Last week we did a few sawfish necropsies on fish that were found dead. Before cutting into the body cavity, my boss asked me if I had ever performed an acoustic surgery. I said that I had not, but told him that I had seen them up close many times when holding gar for Sarah and the few times that I have caught sawfish here in Florida. So he ended up handing me the surgery instruments and let me perform practice surgery on our dead sawfish! Hopefully I am able to get the proper training to get onto the permit that allows us to perform acoustic surgery on live sawfish. If so, I would obviously LOVE to acoustically tag a sawfish. But I just wanted to let you guys know that I thought of you when I practiced the surgery!

Also, I have not heard back yet about grad school, but if I am to hear back good news it should be some time in March, so the time is quickly approaching. I get more anxious by the day! However, I am very cautiously optimistic as I know that I have worked very hard to make myself a competitive applicant. I’ll be sure to let you guys know what happens as and when I hear anything back.

I hope everything is going well back in Illinois!

What I love about this email is that it’s just a simple gesture and a short story, but it says so much about this tech’s time here.  The tech liked it here (because s/he bothered to write home!), and the tech learned something here just by watching others, and that the tech’s experience here led to more cool work (sawfish in Florida!), and that grad school is on the horizon for this person.

We had a small hand in that journey.  And that just feels good.

So, undergrads and recent B.S. grads – listen up. Your early advisors are like parents in a way, even if you don’t end up spending a full couple years with them in a grad program.  They give you your start, teach you a few skills, and send you into the great beyond.

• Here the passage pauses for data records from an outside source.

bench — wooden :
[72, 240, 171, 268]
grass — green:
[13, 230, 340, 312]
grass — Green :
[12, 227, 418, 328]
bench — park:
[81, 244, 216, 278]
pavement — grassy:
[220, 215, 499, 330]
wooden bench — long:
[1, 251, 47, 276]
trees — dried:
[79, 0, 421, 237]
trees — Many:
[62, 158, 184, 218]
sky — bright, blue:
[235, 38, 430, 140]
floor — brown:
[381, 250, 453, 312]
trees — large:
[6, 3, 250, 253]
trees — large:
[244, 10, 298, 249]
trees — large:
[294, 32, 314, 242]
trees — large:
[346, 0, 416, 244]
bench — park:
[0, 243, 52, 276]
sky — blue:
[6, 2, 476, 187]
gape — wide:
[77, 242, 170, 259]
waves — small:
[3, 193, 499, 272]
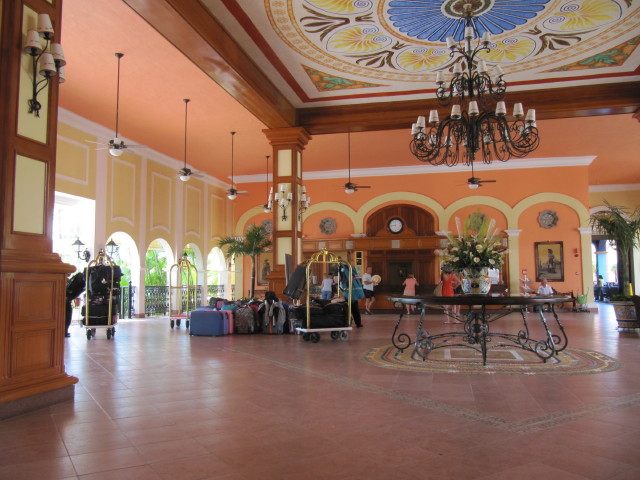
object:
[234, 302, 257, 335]
suitcase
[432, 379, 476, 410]
tile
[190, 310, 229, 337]
suitcase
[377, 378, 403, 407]
tile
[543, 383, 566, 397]
tile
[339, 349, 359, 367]
tile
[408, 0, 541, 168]
chandelier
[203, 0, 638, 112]
ceiling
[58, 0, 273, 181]
ceiling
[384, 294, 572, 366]
round table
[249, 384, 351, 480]
red tile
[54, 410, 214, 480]
red tile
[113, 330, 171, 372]
red tile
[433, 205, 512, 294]
plant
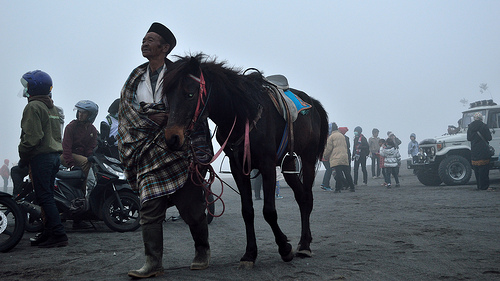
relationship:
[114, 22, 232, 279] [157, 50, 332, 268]
man with horse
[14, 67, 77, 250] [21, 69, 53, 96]
man wearing helmet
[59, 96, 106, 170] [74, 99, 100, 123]
man wearing helmet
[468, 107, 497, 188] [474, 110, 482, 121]
person wearing hat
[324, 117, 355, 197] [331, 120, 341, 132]
person wearing hat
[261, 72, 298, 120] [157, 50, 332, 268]
saddle on horse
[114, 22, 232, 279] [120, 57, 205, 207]
man in blanket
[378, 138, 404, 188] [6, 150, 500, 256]
person on beach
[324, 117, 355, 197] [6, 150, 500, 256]
person on beach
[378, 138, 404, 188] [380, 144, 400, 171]
person in coat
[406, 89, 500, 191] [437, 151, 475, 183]
truck has tire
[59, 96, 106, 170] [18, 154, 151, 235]
man on motorcycle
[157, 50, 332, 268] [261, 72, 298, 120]
horse has saddle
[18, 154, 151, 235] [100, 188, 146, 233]
motorcycle has wheel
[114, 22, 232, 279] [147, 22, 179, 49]
man wearing hat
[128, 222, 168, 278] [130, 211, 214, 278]
boot in pair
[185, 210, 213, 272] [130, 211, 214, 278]
boot in pair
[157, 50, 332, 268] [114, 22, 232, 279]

You can call home and ask for money (or a letter of rec), and that’s nice.  But mom and dad always like it better if you write home and just tell a story about how you are getting along.

SFEL’s Newest Lab Member

We have a new lab member! Liam James King was born on February 20th to SFEL researcher Sarah King and her husband Greg King, who works in a lab down the hall. A big welcome to this little prince.


New for 2020, the Sport Fish Ecology Lab introduces the SFEL Blog! Every week or so, we will bring you inside the day to day of our lab with short posts about our research activities, interesting papers and topics related to sport fish ecology, and even share a little personal news about our past and present lab members.